Heads-Up On The End

We have discussed many of the concepts up till now and all those concepts apply to the situations where there are more cards games to come and where there may be more than two players in the pot. Moreover, if the war that is a poker hand continues from the struggle for the antes to the final showdown, it finally reaches a last round of betting, more frequently between two players. And in the last round, after all the cards are out, you should sometimes apply concepts completely different from those which are operative in previous betting rounds. We shall discuss this concept in this page. They relate to one-winner limit game (except high-low split) when two players are heads-up on the end.

Bluffing on the End

There are two general rules which determine how you perform when you are heads-up on the end - whether you have made your legitimate hand or not and whether you are in first or last position. If your rival has a legitimate hand and you do not have legitimate hand you cannot win without a bluff - a bet or a raise that may affect your rival to fold. You cannot win only by checking or by calling. Ascertaining whether to try a bluff on the end depends on the same reason as any other bet. You have to determine whether the try has a positive expectation. If you bet $20 with nothing and there is $100 in the pot, you have to think your rival will fold more than once in six times so as to earn a profit. Therefore, if the rival folds once in five times, you will lose $20 four times, but you will win $100 once for a net profit of $20 or $4 per hand. However, if the rival folds once in seven times, you will lose $20 six times and win $100 once for a net loss of $20 or $2.86 per hand. Whether a bluffs succeeds to be profitable rely, like other plays on the end, upon an exact judgment of what your rival is suppose to do.

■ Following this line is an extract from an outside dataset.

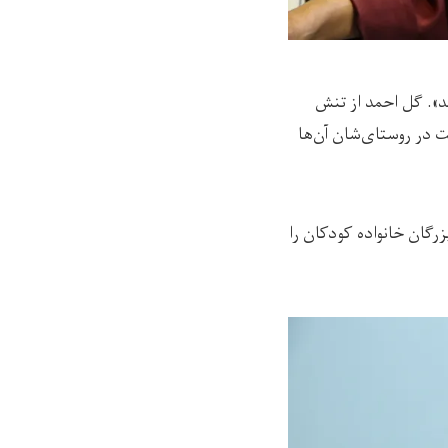
ند». گل احمد از تنش
 در روستای‌شان آن‌ها
رگان خانواده کودکان را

It is hard to get away with a bluff on the end and even much harder to get away with a bluff raise. Your rival wants to fold more often for a bluff raise to earn a profit because you are giving in a double bet. Let's say, as in the last case, your rival bets $20 and there is $100 in the pot. You call his $20 and raise another $20 on a bluff. The pot has increased to $120 including rival's $20 bet but instead you are making $40 investment in an expectation that the rival will fold. As now you are getting 3-to-1 for your money, your rival should not fold more than once in six times but more than once in four times in order to show you a profit. Though when calling your bluff raise, your rival gets 8-to-1 for his money. Thus, rival gets $160($100 already in the pot including your rival's original $20 bet plus $40 of your call and raise) in exchange of his $20 bet. Therefore, in the chapter of raising we noted that it takes a very tough rival, competent of super-tough folds, to throw away a legitimate hand in this position. Average players will always call. The time when a bluff raise might work against them is when you suspect perfectly that they do not possess anything. Many times, when you have nothing and your rival bets, the best play poker then would surely be to fold.

Let us consider the betting strategy heads-up on the end when you have a legitimate hand. You would either be first to perform or last to perform, as noticed earlier, approach changes according to your position. Let's start with the approach in the last position, which is not that difficult as in last position.